> [任务说明]:
1 > 这段BM算法模板代码用#include引入了哪些头文件？请全部列出。
2 > BM算法模板代码在最后一行中断了，请从那里往下续写。

> [节选文字]:
....................

算法竞赛模板 BM算法（找线性规律万能模板）

(1) n是指要找该数列的第n项。

(2) 往vec中放入该数列前几项的值，越多越精确。

#include<set>
#include<cmath>
#include<vector>
#include<string>
#include<cstdio>
#include<cassert>
#include<cstring>
#include<algorithm>
using namespace std;
#define rep(i,a,n) for (ll i=a;i<n;i++)
#define per(i,a,n) for (ll i=n-1;i>=a;i--)
#define fi first
#define se second
#define pb push_back
#define mp make_pair
#define SZ(x) ((ll)(x).size())
#define all(x) (x).begin(),(x).end()
typedef long long ll;
typedef vector<ll> VI;
typedef pair<ll, ll> PII;
const ll mod=1000000007;
ll powmod(ll a, ll b) 
{ 
    ll res=1;
    a%=mod; 
    assert(b>=0); 
    for(;b;b>>=1) 
    {
        if(b&1)
            res=res*a%mod;
        a=a*a%mod; 
    }
    return res;
}
ll _,n;
namespace linear_seq
 {    
    const ll N=10010;
    ll res[N],base[N],_c[N],_md[N];
    vector<ll>Md;
    void mul(ll*a,ll*b,ll k) 
    {
        rep(i,0,k+k) _c[i]=0;
        rep(i,0,k) if(a[i]) rep(j,0,k) _c[i+j]=(_c[i+j]+a[i]*b[j])%mod;
        for(ll i=k+k-1;i>=k;i--) if(_c[i])
        rep(j,0,SZ(Md)) _c[i-k+Md[j]]=(_c[i-k+Md[j]]-_c[i]*_md[Md[j]])%mod;
        rep(i,0,k) a[i]=_c[i];
    }
    ll solve(ll n, VI a, VI b) 
    { 
        ll ans=0,pnt=0;
        ll k=SZ(a);
        assert(SZ(a)==SZ(b));
        rep(i,0,k) _md[k-1-i]=-a[i]; _md[k]=1;
        Md.clear();
        rep(i,0,k) if(_md[i]!=0) Md.push_back(i);
        rep(i,0,k) res[i]=base[i]=0;
        res[0]=1;
        while((1ll<<pnt)<=n) pnt++;
        for(ll p=pnt;p>=0;p--)

....................

> [数据展示]:
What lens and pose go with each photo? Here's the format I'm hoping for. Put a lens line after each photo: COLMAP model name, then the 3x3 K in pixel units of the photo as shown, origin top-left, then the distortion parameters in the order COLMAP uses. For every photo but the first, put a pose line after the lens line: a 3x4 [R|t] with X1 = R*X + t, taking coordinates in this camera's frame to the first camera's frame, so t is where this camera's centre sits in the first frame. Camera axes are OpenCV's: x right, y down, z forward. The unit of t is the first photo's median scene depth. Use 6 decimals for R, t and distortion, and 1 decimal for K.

....................

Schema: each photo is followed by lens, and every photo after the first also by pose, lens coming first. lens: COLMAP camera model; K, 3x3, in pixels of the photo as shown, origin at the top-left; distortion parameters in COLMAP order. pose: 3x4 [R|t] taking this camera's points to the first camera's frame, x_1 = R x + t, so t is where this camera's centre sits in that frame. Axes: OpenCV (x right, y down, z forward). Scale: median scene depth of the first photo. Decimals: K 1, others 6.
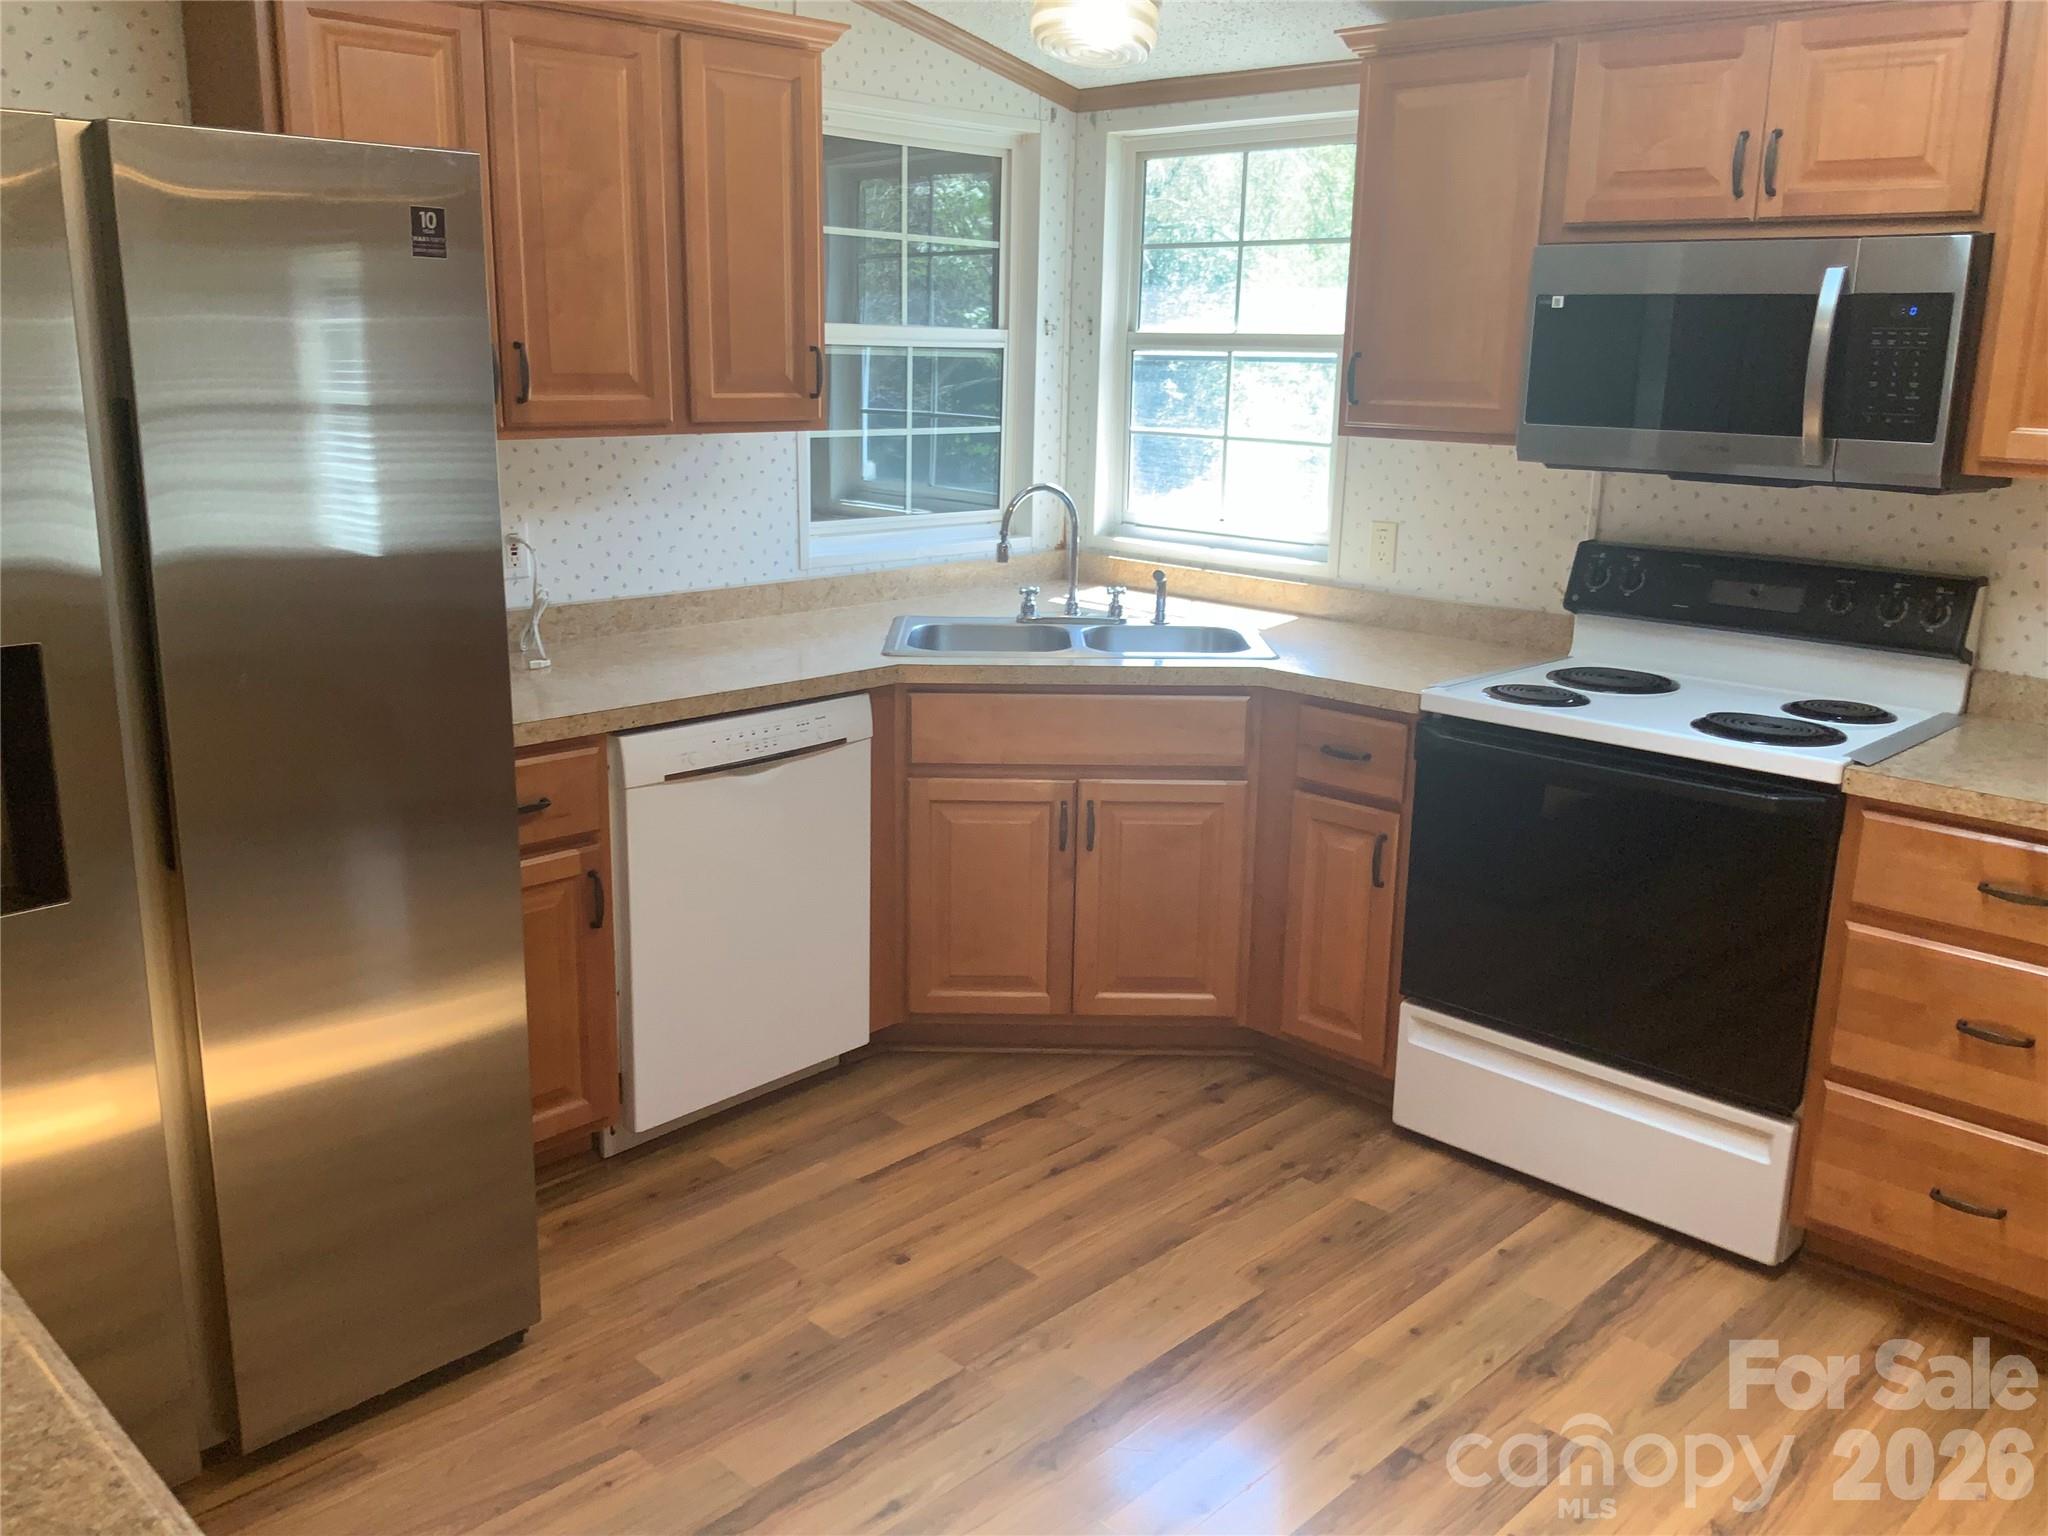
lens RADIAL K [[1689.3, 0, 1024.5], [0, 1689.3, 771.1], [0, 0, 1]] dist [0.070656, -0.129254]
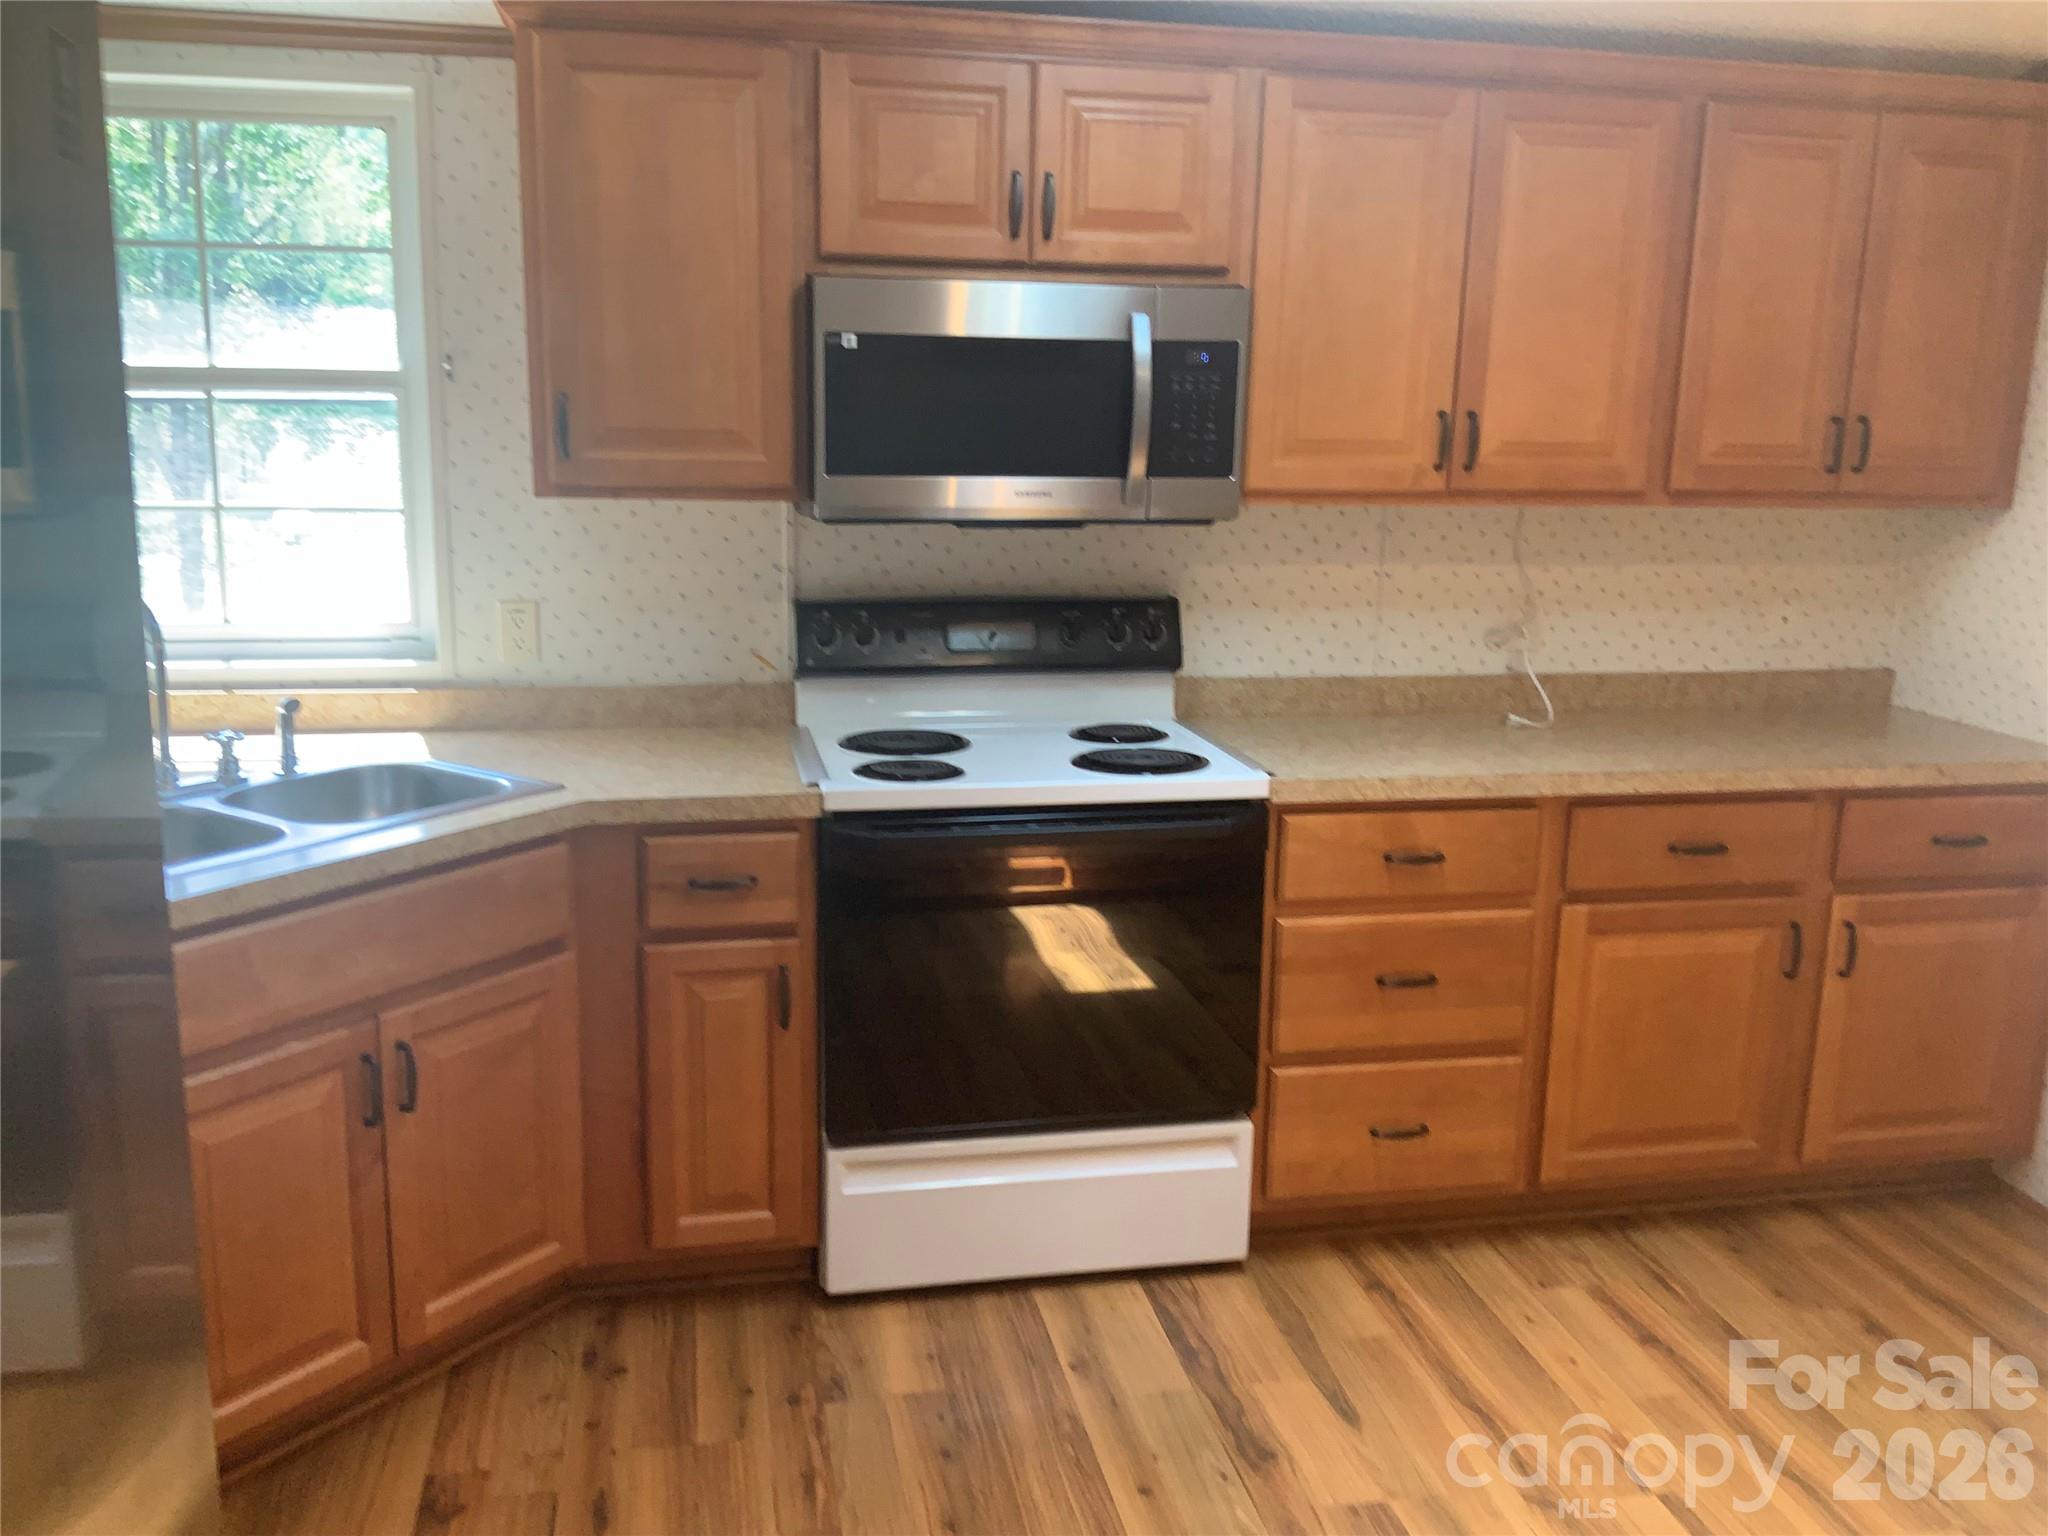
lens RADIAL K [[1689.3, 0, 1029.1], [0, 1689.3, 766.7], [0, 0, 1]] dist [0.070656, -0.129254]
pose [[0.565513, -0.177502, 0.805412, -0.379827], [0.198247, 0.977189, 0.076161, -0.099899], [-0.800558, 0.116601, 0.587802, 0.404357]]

....................

> [参考答案]:
1 > <set>、<cmath>、<vector>、<string>、<cstdio>、<cassert>、<cstring>、<algorithm>

2 >
        {
            mul(res,res,k);
            if((n>>p)&1) 
            {
                for(ll i=k-1;i>=0;i--) res[i+1]=res[i]; res[0]=0;
                rep(j,0,SZ(Md)) res[Md[j]]=(res[Md[j]]-res[k]*_md[Md[j]])%mod;
            }
        }
        rep(i,0,k) ans=(ans+res[i]*b[i])%mod;
        if(ans<0) ans+=mod;
        return ans;
    }
    VI BM(VI s) 
    {
        VI C(1,1),B(1,1);
        ll L=0,m=1,b=1;
        rep(n,0,SZ(s))
        {
            ll d=0;
            rep(i,0,L+1) d=(d+(ll)C[i]*s[n-i])%mod;
            if(d==0) ++m;
            else if(2*L<=n)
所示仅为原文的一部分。